Samsung is one of three companies that manufacture the world's memory chips. This week, it raised the price of its Galaxy tablets by $280 — because memory chips are too expensive. Microsoft's Surface laptops are up $500 since launch. Both cite the same cause: AI data centers consuming 70% of high-end memory production. The boom that was supposed to make software smarter made hardware more expensive.
In March 2026, the Linux Foundation raised $12.5M to help open-source maintainers defend against low-quality AI-generated code. Three weeks later, the Linux kernel — the most conservative, most scrutinized codebase on earth — accepted AI-generated contributions. The quality bar didn't move. The definition of who clears it did.
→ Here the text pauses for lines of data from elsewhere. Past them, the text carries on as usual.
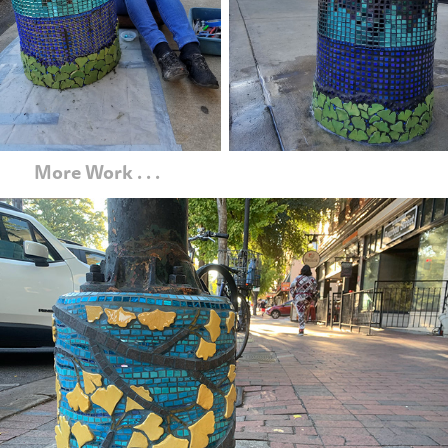
   More Work . . .
Ginkgo Gold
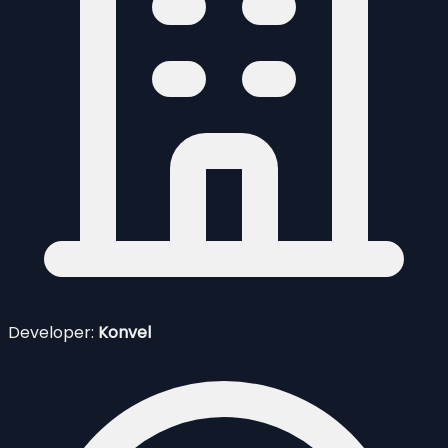
Developer:
Konvel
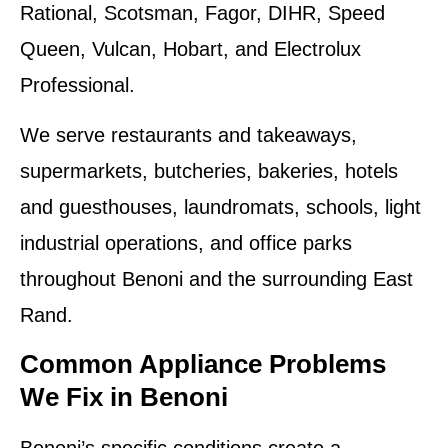
Rational, Scotsman, Fagor, DIHR, Speed
Queen, Vulcan, Hobart, and Electrolux
Professional.
We serve restaurants and takeaways,
supermarkets, butcheries, bakeries, hotels
and guesthouses, laundromats, schools, light
industrial operations, and office parks
throughout Benoni and the surrounding East
Rand.
Common Appliance Problems
We Fix in Benoni
Benoni’s specific conditions create a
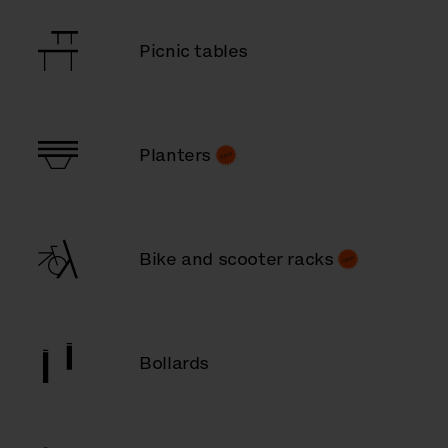
Picnic tables
Planters
Bike and scooter racks
Bollards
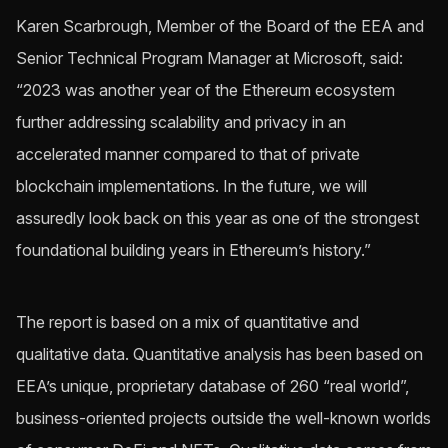
Karen Scarbrough, Member of the Board of the EEA and
Senior Technical Program Manager at Microsoft, said:
“2023 was another year of the Ethereum ecosystem
further addressing scalability and privacy in an
accelerated manner compared to that of private
blockchain implementations. In the future, we will
assuredly look back on this year as one of the strongest
foundational building years in Ethereum’s history.”
The report is based on a mix of quantitative and
qualitative data. Quantitative analysis has been based on
EEA’s unique, proprietary database of 260 “real world”,
business-oriented projects outside the well-known worlds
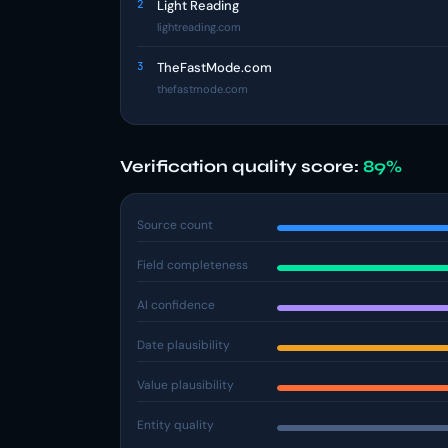
2
Light Reading
lightreading.com
3
TheFastMode.com
thefastmode.com
Verification quality score:
89%
Source count
Field completeness
AI confidence
Date plausibility
Value plausibility
Entity quality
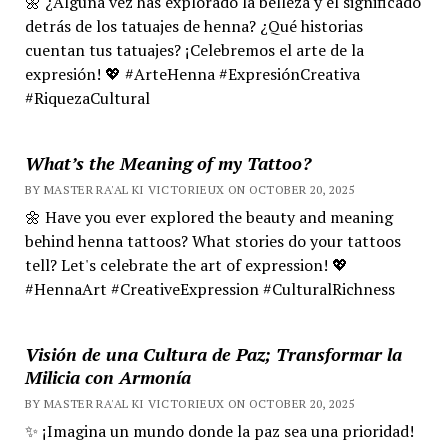
🌼 ¿Alguna vez has explorado la belleza y el significado
detrás de los tatuajes de henna? ¿Qué historias
cuentan tus tatuajes? ¡Celebremos el arte de la
expresión! 💖 #ArteHenna #ExpresiónCreativa
#RiquezaCultural
What’s the Meaning of my Tattoo?
BY MASTER RA'AL KI VICTORIEUX ON OCTOBER 20, 2025
🌼 Have you ever explored the beauty and meaning
behind henna tattoos? What stories do your tattoos
tell? Let's celebrate the art of expression! 💖
#HennaArt #CreativeExpression #CulturalRichness
Visión de una Cultura de Paz; Transformar la
Milicia con Armonía
BY MASTER RA'AL KI VICTORIEUX ON OCTOBER 20, 2025
✨ ¡Imagina un mundo donde la paz sea una prioridad!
Anthropic built a framework to govern its most dangerous models. On April 8, it launched Claude Mythos Preview — too capable for public release, available only to 40+ critical infrastructure partners. Hours later, OpenAI sent investors a memo about compute advantage, then announced it was building a competing restricted product. "Similar to Anthropic's."
AI coding tools were built to reduce the time developers spent writing code. They did. The time went to something else — reviewing code nobody wrote, debugging code nobody fully understands.
Skill documentation was built on one assumption: that knowledge worth capturing can be captured. The adversarial cycle it spawned is a live test of that assumption.
In 2018, US export controls were designed to prevent China from mass-producing advanced chips. In 2026, Huawei's domestic AI chip is in mass production with prices rising 20% on demand, Chinese semiconductor companies just reported record revenue, and DeepSeek V4 runs on domestic hardware. The containment is creating the thing it was supposed to contain.